▶ _SOURCE MATERIAL_
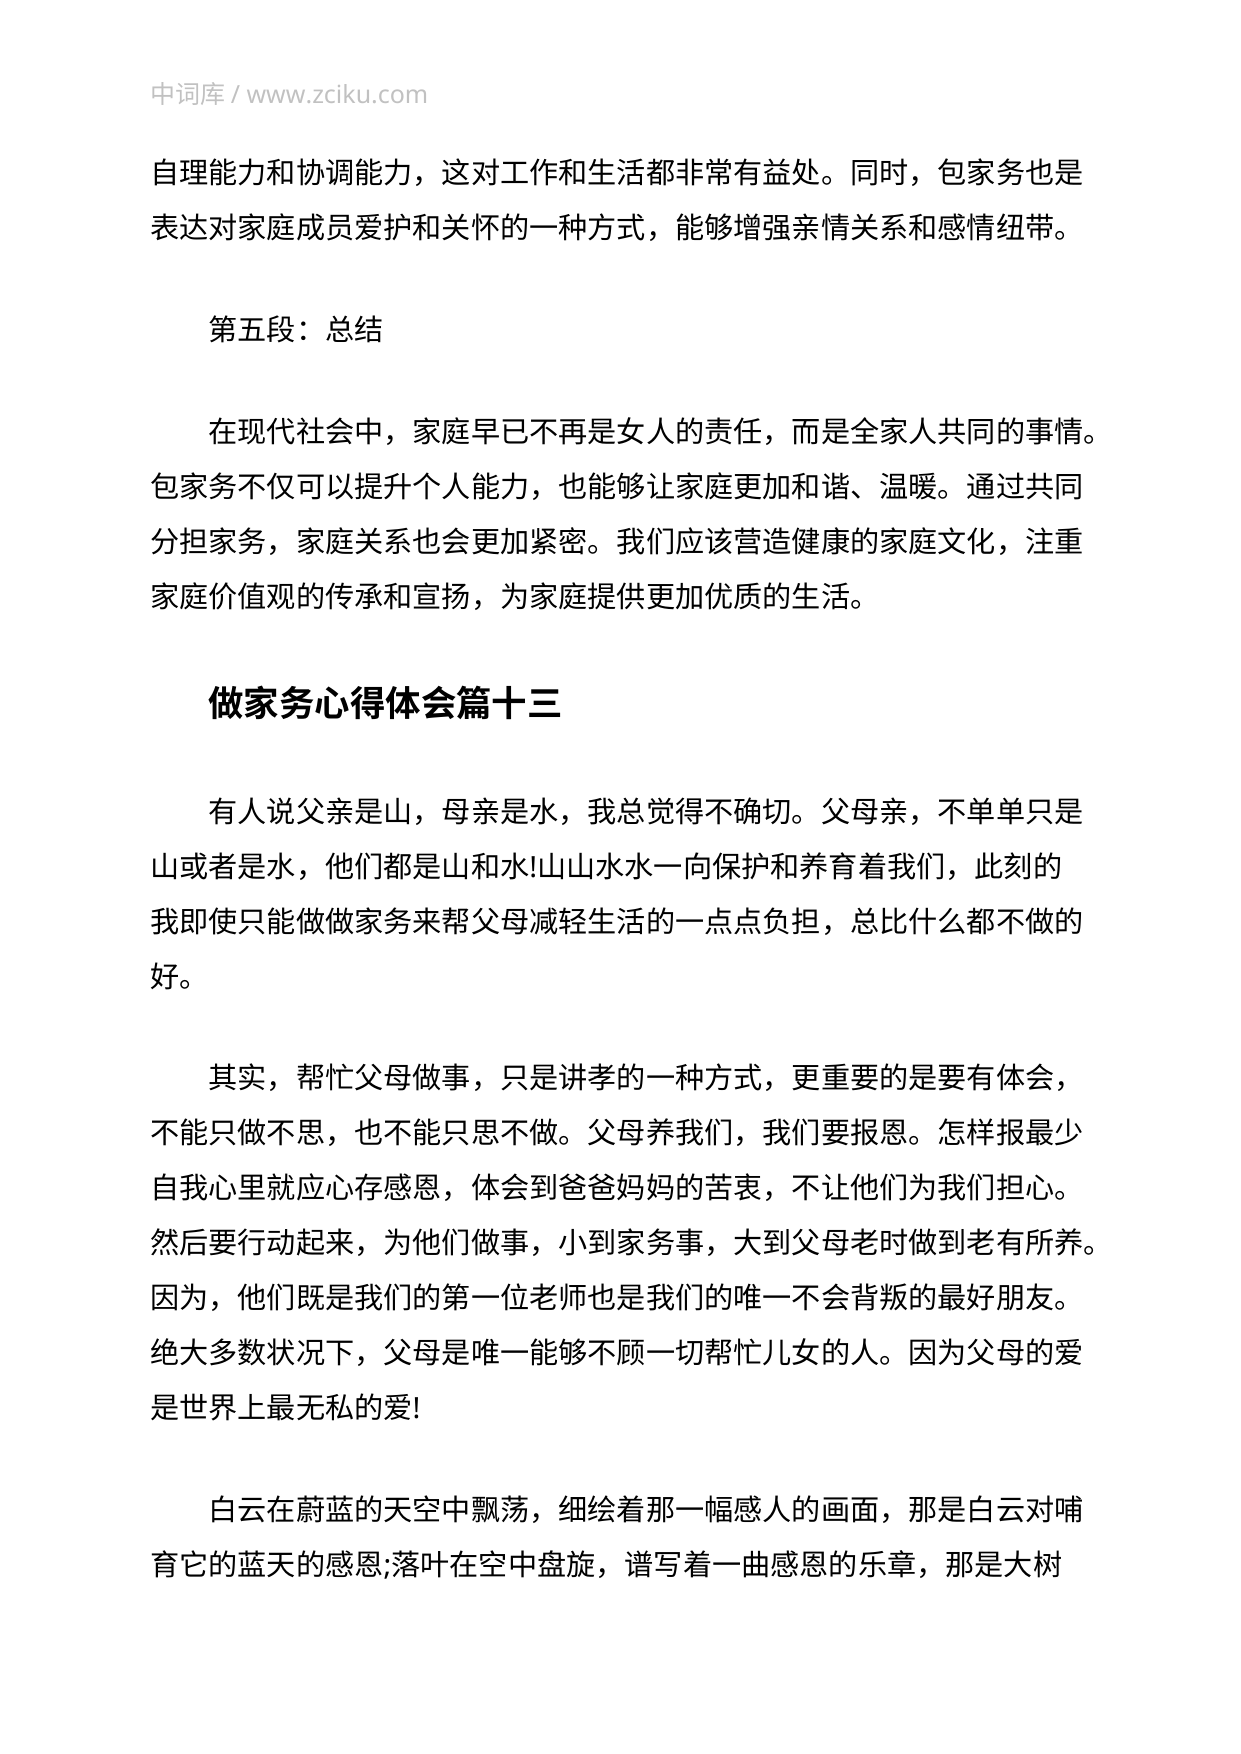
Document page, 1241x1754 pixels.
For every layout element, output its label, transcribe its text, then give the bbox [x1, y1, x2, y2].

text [150, 150, 1090, 247]
text 在现代社会中，家庭早已不再是女人的责任，而是全家人共同的事情。包家务不仅可以提升个人能力，也能够让家庭更加和谐、温暖。通过共同分担家务，家庭关系也会更加紧密。我们应该营造健康的家庭文化，注重家庭价值观的传承和宣扬，为家庭提供更加优质的生活。 [150, 408, 1090, 615]
text 第五段：总结 [150, 307, 1090, 349]
text 其实，帮忙父母做事，只是讲孝的一种方式，更重要的是要有体会，不能只做不思，也不能只思不做。父母养我们，我们要报恩。怎样报最少自我心里就应心存感恩，体会到爸爸妈妈的苦衷，不让他们为我们担心。然后要行动起来，为他们做事，小到家务事，大到父母老时做到老有所养。因为，他们既是我们的第一位老师也是我们的唯一不会背叛的最好朋友。绝大多数状况下，父母是唯一能够不顾一切帮忙儿女的人。因为父母的爱是世界上最无私的爱! [150, 1055, 1090, 1427]
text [150, 1486, 1090, 1583]
text 做家务心得体会篇十三 [150, 675, 1090, 726]
text 有人说父亲是山，母亲是水，我总觉得不确切。父母亲，不单单只是山或者是水，他们都是山和水!山山水水一向保护和养育着我们，此刻的我即使只能做做家务来帮父母减轻生活的一点点负担，总比什么都不做的好。 [150, 788, 1090, 995]
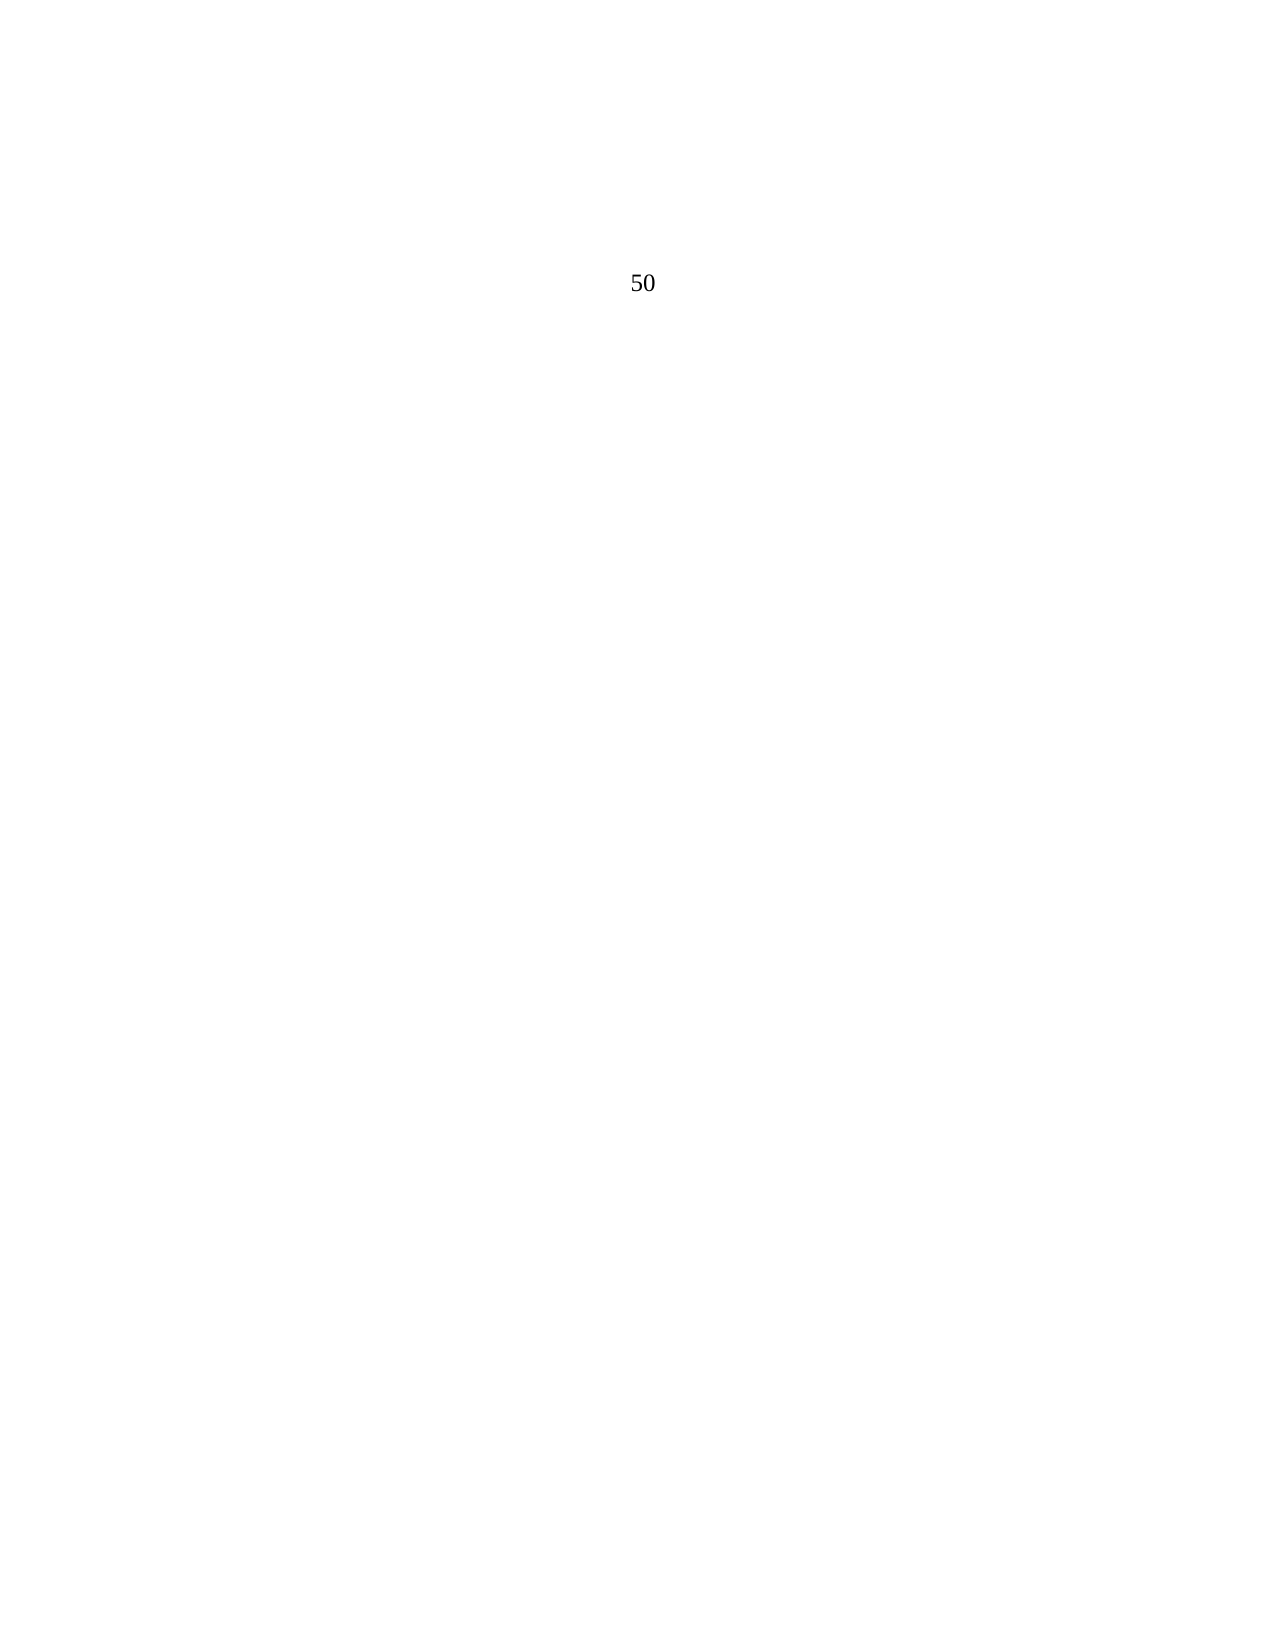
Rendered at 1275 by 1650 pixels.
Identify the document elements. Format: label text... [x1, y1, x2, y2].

▶ _REQUIRED WORK_
A line belongs in the answer if it contains the word "label"; please copy each such line from the material.

▶ _ANSWER TO THE PROBLEM_
For every layout element, output its label, transcribe its text, then give the bbox [x1, y1, x2, y2].
Identify the document elements. Format: label text... [x1, y1, x2, y2].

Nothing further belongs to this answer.